Estando de férias, há menos desculpas para não darmos tempo à lentidão e à demora que estas tarefas nos exigem, mas, ainda assim, será necessário um esforço consciente para não nos deixarmos levar pela rapidez que é própria mesmo do tempo de férias, para não nos deixarmos tomar pelo medo de estarmos a perder alguma coisa enquanto o fazemos (conhecido pelo acrónimo inglês “FOMO” – Fear Of Missing Out) e para não levantar logo o telemóvel, começando a disparar fotografias sofregamente. Se encontramos nas férias um objeto, uma paisagem, um episódio, uma pessoa que queiramos guardar, o que devemos fazer é apreciá-la, deixando que ela se acomode na memória, de forma desinteressada, porque a apreciação da excelência e da beleza deve transcender os interesses do eu. Saberemos que o estamos a fazer bem se sentirmos crescer dentro de nós o que apenas vive na lentidão: a admiração, o assombro, a elevação e, mesmo que apenas mais tarde, o desejo de nós próprios melhorarmos e de contribuirmos de alguma maneira para o bem comum. Depois, se assim o entendermos, podemos dedicar tempo a enquadrar o objeto, a focá-lo, a ver qual a melhor luz, etc. A fotografia – porque será seguramente apenas uma – que daí resultar nunca será uma entre tantas.

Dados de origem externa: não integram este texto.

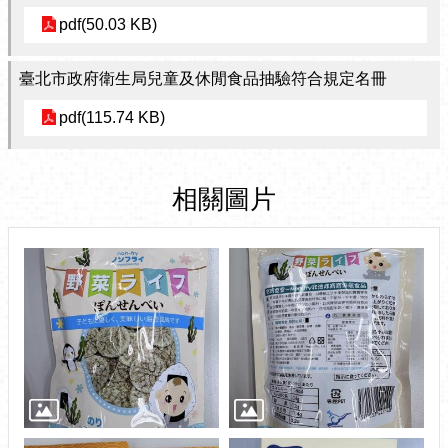
pdf(50.03 KB)
臺北市政府衛生局兒童及休閒食品抽驗符合規定名冊
pdf(115.74 KB)
相關圖片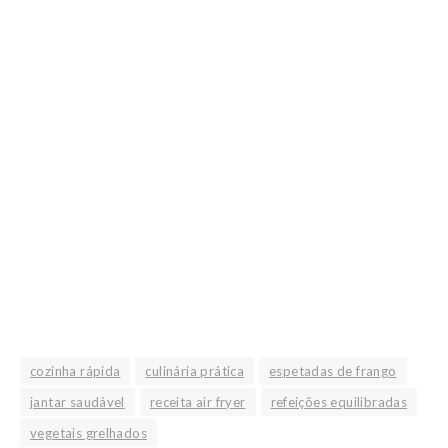
cozinha rápida
culinária prática
espetadas de frango
jantar saudável
receita air fryer
refeições equilibradas
vegetais grelhados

Se educarmos o olhar de modo a apreciarmos a beleza e a excelência, e as fotografarmos com a devoção que lhes é devida, é possível que cheguemos a setembro e consigamos fazer das férias uma narrativa que não se fique por um slideshow acompanhado de apontamentos emotivos isolados. Com escreve Byung-Chul Han, «a recordação não é uma repetição mecânica daquilo que se viveu, mas antes uma narração que tem de ser continuamente reproduzida de novo, uma e outra vez. […] As histórias criam laços entre as pessoas, uma vez que promovem a empatia. As histórias criam comunidades»[2]. Uma sequência de fotografias no Instagram, se não tiver na sua origem a demora da vivência de um momento narrável que as fotografias apenas ilustram, mesmo que esteja pejada de likes, está condenada a morrer diante do cansaço que o excesso provoca.

Uma sequência de fotografias no Instagram, se não tiver na sua origem a demora da vivência de um momento narrável que as fotografias apenas ilustram, mesmo que esteja pejada de likes, está condenada a morrer diante do cansaço que o excesso provoca.

Com o olhar educado deste modo, se aos episódios da vida associarmos fotografias que os convoquem, encontraremos nelas a aura própria das obras de arte, que se vinculam a uma existência única – o aqui e agora da sua produção – na qual se cumpre a sua história. Se decidirmos permanecer no momento sem fotografias, como faz Sean e a avó da esplanada, descobriremos o sentido da letra da música de fundo da cena seguinte no filme, que nos aconselha a abandonar «the flickering screen» e nos avisa repetidamente «Don’t let it pass» (que é o título da música dos Junip). Impedir que os ecrãs luminosos nos façam perder o melhor do verão está literalmente nas nossas mãos.

 

[1] Héctor Ruiz Martín, Los Secretos de la Memoria (Barcelona: Penguin Random House Grupo Editorial, 2022), 129.
[2] Byung-Chul Han, A Crise da Narração (Lisboa: Relógio D’Água, 2024), 14-39.

* Os jesuítas em Portugal assumem a gestão editorial do Ponto SJ, mas os textos de opinião vinculam apenas os seus autores.